EPS vs. XEPS

Expanded versus Extruded Polystyrene

A surprisingly large number of otherwise-informed people know very little about the differences between expanded polystyrene (EPS) and extruded polystyrene (XEPS). Some may even think they're the same thing. The fact is that the diifferences are considerable.

EPS and XEPS are both rigid, closed cell, thermoplastic foam materials. EPS (often called beadboard) is produced from solid beads of polystyrene. Expansion is achieved by virtue of small amounts of pentane gas dissolved into the polystyrene base material during production. The gas expands under the action of heat, applied as steam, to form closed cells of EPS. These cells occupy approximately 40 times the volume of the original polystyrene bead. The beads can be molded to specifications to form insulation boards, blocks or customized shapes for the building insulation or packaging industries.

XEPS foam begins with solid polystyrene crystals. The crystals, along with special additives and a blowing agent, are fed into an extruder. Within the extruder the mixture is combined and melted, under controlled conditions of high temperature and pressure, into a viscous plastic fluid. The hot, thick liquid is then forced in a continuous process through a die. As it emerges from the die it expands to a foam, is shaped, cooled, and trimmed to dimension. Dow Styrofoam is the most well-known brand of XEPS.

Two primary differentiators where XEPS out-performs EPS are thermal insulating value (rough initial R=5.5 vs. 4.5) and moisture vapor permeance (approximately 1.5 vs. 3 perm-in). It must be noted that these values vary under different conditions, however, and truly credible comparisons must take into consideration the specific brands of foam and specific test conditions. The density of XEPS is also generally higher with a somewhat higher compressive strength.

On the other hand, XEPS cells contain insulating gases in addition to air that eventually diffuse out of the cells, thus lowering the insulating value. The Long Term Thermal Resistance (LTTR) of XEPS is therefore less than its "initial" R-factor. The R-factor of EPS remains constant over the life of the product because the manufacturing process used in EPS results in normal air, rather than gas, in the voids in the product.

While XEPS is "extruded" into a close approximation of its final form, EPS is manufactured in large blocks that are subsequently cut by hot-wire machines into sheets or cut into virtually any special shape or form by computer-driven systems. EPS is also easily worked in the field during installation.
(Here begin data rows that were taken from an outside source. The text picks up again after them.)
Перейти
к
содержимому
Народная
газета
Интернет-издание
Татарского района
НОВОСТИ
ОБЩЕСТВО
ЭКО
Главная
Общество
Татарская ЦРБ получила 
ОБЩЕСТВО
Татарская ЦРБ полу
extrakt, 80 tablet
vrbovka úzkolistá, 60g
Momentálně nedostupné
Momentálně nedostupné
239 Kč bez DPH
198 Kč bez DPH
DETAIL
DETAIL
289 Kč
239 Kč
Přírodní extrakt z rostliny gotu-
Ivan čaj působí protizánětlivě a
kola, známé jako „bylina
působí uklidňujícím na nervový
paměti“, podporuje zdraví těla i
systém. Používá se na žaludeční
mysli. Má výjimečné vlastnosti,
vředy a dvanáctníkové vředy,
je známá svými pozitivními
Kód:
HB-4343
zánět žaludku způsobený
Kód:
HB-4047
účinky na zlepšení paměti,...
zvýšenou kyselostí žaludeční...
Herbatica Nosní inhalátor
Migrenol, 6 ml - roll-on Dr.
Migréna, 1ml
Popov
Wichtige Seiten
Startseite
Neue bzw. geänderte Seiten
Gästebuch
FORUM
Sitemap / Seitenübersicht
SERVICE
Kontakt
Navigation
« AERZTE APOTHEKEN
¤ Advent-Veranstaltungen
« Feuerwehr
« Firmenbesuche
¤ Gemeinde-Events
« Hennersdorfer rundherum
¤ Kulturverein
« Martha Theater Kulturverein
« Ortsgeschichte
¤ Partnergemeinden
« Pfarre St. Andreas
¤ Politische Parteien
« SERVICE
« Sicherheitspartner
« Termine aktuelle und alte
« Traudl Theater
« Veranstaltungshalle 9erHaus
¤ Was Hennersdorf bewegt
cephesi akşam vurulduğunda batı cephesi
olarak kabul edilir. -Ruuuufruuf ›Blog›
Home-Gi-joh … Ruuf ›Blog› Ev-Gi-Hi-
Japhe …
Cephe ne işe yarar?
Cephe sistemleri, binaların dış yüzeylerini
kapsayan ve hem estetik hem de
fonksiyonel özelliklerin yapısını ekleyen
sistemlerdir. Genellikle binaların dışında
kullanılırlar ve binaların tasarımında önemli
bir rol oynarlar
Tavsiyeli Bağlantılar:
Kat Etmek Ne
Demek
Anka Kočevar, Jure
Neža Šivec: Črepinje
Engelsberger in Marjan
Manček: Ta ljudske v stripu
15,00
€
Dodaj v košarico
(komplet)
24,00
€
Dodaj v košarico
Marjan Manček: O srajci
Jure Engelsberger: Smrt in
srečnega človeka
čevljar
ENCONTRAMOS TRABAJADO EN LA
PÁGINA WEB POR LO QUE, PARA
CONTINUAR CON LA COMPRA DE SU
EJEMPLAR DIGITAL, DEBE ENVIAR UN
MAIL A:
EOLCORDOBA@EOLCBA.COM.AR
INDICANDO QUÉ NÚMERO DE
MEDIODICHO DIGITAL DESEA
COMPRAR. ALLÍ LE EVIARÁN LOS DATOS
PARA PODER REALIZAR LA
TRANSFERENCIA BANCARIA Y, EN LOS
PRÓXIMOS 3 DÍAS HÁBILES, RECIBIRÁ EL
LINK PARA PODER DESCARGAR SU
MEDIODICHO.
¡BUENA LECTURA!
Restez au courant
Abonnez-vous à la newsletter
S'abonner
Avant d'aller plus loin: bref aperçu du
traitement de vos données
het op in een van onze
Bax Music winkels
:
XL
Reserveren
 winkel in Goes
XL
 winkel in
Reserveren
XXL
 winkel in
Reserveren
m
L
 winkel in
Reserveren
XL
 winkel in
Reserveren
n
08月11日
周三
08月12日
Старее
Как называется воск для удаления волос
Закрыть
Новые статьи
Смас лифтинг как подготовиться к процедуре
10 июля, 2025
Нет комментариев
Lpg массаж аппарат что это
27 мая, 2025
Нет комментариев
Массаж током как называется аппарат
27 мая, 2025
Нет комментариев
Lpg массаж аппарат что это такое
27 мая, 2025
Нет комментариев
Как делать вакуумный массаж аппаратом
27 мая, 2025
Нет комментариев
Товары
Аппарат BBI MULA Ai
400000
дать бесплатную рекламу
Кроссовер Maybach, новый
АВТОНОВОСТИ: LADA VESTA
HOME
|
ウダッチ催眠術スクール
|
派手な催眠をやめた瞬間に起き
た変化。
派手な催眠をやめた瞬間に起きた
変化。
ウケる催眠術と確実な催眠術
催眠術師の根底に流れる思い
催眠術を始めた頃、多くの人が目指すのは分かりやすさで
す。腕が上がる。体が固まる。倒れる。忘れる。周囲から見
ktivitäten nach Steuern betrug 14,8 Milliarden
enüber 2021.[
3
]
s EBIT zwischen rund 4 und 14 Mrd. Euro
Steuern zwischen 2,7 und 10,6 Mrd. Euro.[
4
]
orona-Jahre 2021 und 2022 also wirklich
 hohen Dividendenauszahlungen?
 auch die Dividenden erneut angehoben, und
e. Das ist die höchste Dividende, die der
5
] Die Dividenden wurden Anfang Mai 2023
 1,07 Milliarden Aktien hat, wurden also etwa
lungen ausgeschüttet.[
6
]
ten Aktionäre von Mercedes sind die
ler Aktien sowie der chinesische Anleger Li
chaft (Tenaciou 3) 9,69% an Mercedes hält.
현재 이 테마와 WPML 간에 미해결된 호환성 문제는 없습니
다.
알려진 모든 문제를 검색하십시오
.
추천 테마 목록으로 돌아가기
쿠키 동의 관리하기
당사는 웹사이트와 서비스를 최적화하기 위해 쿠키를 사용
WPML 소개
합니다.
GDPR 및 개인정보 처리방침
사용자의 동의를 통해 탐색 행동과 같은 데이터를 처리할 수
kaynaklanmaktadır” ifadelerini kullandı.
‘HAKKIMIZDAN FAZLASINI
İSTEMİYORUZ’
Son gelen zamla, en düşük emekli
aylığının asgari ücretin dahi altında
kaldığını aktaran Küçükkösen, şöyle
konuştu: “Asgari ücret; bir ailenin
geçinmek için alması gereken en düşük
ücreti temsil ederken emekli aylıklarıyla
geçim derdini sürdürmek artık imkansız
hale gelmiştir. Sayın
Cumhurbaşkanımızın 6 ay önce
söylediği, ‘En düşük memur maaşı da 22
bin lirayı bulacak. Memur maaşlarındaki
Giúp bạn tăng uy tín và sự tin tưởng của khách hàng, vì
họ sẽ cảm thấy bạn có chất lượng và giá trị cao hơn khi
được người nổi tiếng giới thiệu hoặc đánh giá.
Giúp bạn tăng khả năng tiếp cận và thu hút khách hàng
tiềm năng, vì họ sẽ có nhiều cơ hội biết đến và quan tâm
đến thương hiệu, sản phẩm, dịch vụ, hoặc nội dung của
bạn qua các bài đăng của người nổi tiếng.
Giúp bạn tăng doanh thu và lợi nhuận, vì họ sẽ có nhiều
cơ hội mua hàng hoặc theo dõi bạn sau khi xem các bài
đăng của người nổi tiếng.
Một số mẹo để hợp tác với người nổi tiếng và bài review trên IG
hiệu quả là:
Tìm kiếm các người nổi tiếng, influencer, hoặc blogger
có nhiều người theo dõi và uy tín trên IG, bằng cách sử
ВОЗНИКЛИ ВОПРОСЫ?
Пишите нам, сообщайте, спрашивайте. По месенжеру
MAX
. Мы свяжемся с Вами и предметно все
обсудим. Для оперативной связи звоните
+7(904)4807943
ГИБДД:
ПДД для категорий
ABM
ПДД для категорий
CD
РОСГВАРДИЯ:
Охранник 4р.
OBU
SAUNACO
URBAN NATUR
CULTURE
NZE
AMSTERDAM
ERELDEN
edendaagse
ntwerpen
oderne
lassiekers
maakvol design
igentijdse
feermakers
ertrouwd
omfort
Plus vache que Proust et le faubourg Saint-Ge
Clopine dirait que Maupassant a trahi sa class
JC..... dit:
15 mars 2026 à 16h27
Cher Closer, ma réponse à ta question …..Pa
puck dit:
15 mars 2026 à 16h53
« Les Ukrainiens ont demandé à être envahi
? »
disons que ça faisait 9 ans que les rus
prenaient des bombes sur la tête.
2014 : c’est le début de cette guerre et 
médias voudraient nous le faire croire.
Although manufacturers of XEPS and EPS often tout the fact that their products can be recyled, a complete life cycle analysis shows that EPS has a better overall environmental impact when compared to XEPS (see reference). EPS can be recycled in many ways once it comes to the end of its life. These include recycling directly into new building products and incineration to recover its inherent energy content. The choice of a recycling method is based on technical, environmental and economic considerations.

Finally, XEPS is often branded by its manufacturer and frequently comes in a number of different colors which have nothing to do with performance. Since XEPS is typically more expensive that EPS, buyers need to closely compare the tables of properties for each product as compared to the needs of the application.